Ticket 1530

Summary: Jobs Data Reporting
Product: Slurm Reporter: rl303f
Component: ConfigurationAssignee: Brian Christiansen <brian>
Status: RESOLVED INFOGIVEN QA Contact:
Severity: 3 - Medium Impact    
Priority: --- CC: brian, da, rod, sfellini
Version: 14.11.3   
Hardware: Linux   
OS: Linux   
Site: NIH Alineos Sites: ---
Atos/Eviden Sites: --- Confidential Site: ---
Coreweave sites: --- Cray Sites: ---
DS9 clusters: --- HPCnow Sites: ---
HPE Sites: --- IBM Sites: ---
NOAA SIte: --- OCF Sites: ---
Recursion Pharma Sites: --- SFW Sites: ---
SNIC sites: --- Linux Distro: ---
Machine Name: CLE Version:
Version Fixed: Target Release: ---
DevPrio: --- Emory-Cloud Sites: ---

Description rl303f 2015-03-12 05:34:43 MDT
Our transition to Slurm is from PBSPro which has some features
that we find useful and would like to emulate within Slurm.

1)  An invaluable tool for us under PBSPro is their 'tracejob'
command which succinctly summarizes the entire history of a
job.  What is the slurm equivalent to 'tracejob'?  If it does
not yet exist, are there any plans for development?

2)  At the end of a job, PBS includes information in the email
to the user as shown:

    PBS Job Id: 8735160.cluster
    Job Name:   test_job
    Execution terminated
    Exit_status=271
    resources_used.cpupercent=398
    resources_used.cput=00:00:50
    resources_used.mem=109212kb
    resources_used.ncpus=2
    resources_used.vmem=660060kb
    resources_used.walltime=00:01:31

How do we configure Slurm to include this job information
in the email to user?

3)  Similarly, what are best practices for configuring slurm
to include resources used information in jobs' slurm.out file?

Thank you!
Comment 1 Brian Christiansen 2015-03-16 08:36:10 MDT
1. There currently isn't a tool like tracejob.

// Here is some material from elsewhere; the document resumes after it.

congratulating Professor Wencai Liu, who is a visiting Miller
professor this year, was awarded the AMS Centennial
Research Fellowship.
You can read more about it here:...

There is an open feature request for similar behavior -- Bug 980. To get the usage information like at the end of tracejob, you can use sacct.

2, 3. Currently there isn't a good way to do this. The possible workaround is to create a Prolog that gets the information from sacct and send it's own email. However, it's possible that the information might not be in the database yet. I have created a feature request, Bug 1536, for this request as we've discussed solutions to this issue in the past.

Please reopen if you have anymore questions.

Thanks,
Brian
Comment 2 Brian Christiansen 2015-03-16 09:07:43 MDT
err. I meant EpilogSlurmctld and not Prolog.